Engineers for a Sustainable World and the Northwestern Sustainability Fund worked together for two years to build the Centennial Solar Panel System, Northwestern’s first source of onsite renewable energy. The system takes up most of the usable roof space on Ford Motor Company Engineering Design Center and will be connected to the building’s electric grid soon, according to a university press release.
The 16.8-kilowatt array should generate roughly 20,000 kilowatt-hours of electricity annually, said program manager Anthony Valente, a Weinberg senior and NSF president and co-founder. That is enough power to account for about 2.5 percent of Ford’s energy use.

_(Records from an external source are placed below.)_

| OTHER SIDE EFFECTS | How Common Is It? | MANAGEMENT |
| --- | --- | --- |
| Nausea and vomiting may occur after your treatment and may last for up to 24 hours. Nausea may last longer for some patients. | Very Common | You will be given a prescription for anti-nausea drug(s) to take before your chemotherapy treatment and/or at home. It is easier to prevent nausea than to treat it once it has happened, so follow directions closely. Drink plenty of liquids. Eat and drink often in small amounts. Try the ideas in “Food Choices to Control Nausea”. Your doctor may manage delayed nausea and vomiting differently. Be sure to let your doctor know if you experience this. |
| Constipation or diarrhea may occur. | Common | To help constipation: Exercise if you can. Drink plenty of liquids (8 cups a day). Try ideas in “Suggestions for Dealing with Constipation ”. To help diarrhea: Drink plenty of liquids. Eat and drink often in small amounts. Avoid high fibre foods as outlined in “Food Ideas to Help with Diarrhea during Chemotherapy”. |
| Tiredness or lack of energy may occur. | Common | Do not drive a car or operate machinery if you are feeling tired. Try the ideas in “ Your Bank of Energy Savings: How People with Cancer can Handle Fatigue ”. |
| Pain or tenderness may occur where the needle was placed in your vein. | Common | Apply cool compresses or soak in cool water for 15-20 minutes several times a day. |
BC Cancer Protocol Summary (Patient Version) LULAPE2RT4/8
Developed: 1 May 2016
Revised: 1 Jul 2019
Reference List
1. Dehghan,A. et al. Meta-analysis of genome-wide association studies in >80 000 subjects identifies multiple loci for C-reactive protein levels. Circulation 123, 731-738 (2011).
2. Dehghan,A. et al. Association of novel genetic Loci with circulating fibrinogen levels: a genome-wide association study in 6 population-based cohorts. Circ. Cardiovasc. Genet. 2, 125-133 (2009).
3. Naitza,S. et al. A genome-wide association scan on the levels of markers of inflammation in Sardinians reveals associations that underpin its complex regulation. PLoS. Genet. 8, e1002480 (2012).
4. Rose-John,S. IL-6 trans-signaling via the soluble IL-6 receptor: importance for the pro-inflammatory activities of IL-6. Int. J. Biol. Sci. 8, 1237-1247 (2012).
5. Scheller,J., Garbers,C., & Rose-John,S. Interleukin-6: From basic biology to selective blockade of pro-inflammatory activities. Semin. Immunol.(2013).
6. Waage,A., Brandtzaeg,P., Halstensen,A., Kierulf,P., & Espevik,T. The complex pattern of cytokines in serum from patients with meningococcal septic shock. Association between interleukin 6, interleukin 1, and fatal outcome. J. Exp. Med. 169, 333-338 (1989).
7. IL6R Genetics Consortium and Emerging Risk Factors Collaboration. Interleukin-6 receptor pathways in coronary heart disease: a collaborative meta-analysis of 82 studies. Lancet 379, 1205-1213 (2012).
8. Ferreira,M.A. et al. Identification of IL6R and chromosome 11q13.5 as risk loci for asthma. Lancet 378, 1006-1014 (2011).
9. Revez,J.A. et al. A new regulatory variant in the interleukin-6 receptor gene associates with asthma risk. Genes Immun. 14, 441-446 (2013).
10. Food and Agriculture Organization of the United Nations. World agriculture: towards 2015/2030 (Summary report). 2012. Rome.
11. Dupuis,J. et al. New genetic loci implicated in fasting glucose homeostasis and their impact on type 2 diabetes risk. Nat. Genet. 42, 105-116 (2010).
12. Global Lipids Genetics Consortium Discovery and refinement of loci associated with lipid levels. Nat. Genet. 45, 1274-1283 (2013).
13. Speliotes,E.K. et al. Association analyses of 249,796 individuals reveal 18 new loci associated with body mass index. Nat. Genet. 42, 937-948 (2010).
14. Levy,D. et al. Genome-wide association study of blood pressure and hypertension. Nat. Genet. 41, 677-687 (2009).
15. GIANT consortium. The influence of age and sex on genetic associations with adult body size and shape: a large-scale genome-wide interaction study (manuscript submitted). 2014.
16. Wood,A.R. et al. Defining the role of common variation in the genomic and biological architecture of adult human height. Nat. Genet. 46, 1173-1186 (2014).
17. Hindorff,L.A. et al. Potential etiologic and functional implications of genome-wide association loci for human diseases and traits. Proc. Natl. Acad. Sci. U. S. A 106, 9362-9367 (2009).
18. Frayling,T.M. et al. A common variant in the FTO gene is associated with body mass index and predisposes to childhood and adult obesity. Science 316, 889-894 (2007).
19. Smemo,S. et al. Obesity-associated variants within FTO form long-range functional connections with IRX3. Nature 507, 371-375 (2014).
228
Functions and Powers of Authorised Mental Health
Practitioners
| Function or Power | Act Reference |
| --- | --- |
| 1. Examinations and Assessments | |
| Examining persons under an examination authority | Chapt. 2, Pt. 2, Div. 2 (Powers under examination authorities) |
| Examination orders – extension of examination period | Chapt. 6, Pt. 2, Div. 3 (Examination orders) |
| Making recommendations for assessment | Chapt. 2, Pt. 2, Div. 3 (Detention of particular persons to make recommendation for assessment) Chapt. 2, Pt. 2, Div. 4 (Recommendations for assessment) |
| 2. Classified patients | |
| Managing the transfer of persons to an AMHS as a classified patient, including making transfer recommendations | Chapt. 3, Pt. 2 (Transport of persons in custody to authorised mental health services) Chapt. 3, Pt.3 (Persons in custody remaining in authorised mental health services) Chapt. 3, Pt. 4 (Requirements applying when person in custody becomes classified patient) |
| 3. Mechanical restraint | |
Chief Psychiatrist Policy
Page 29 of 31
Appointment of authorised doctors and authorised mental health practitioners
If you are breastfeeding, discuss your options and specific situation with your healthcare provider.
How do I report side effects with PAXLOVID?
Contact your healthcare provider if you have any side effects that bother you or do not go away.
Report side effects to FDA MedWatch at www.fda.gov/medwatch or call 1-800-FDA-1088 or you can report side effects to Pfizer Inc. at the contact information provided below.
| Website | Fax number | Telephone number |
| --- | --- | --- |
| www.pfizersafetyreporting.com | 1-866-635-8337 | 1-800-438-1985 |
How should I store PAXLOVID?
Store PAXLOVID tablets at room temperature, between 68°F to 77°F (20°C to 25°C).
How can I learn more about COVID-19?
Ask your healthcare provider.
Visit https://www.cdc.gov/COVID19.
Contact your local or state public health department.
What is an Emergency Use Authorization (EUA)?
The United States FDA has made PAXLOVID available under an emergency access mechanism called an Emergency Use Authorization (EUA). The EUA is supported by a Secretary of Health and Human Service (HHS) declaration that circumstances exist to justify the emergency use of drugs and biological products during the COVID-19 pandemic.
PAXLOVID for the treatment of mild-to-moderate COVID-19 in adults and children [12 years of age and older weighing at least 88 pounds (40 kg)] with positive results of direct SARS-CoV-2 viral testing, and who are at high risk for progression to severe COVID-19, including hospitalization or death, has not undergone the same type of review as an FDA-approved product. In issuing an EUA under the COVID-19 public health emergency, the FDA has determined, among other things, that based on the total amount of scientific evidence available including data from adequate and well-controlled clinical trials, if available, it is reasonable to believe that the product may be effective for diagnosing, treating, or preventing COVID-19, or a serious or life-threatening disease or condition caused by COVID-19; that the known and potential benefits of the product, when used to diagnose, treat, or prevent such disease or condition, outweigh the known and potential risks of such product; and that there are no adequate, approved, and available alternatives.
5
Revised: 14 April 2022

Valente added that ESW has a long-term plan to have the campus operate only from renewable energy, starting with small steps. For example, ESW is working with facilities management to install a small wind turbine on campus.
Together, ESW and NSF raised $117,000 for the project, with over $65,000 coming from a grant from the Illinois Clean Energy Community Foundation. The student groups’ own capital, a donation from an alumnus and donations from other Northwestern groups and departments account for the rest of the money, Valente said.
“This was a really collaborative project,” he said. “We utilized so many different sources on campus for both insight and monetary donations. It’s just really a stepping stone for the future of Northwestern in terms of being green and using renewable energy.”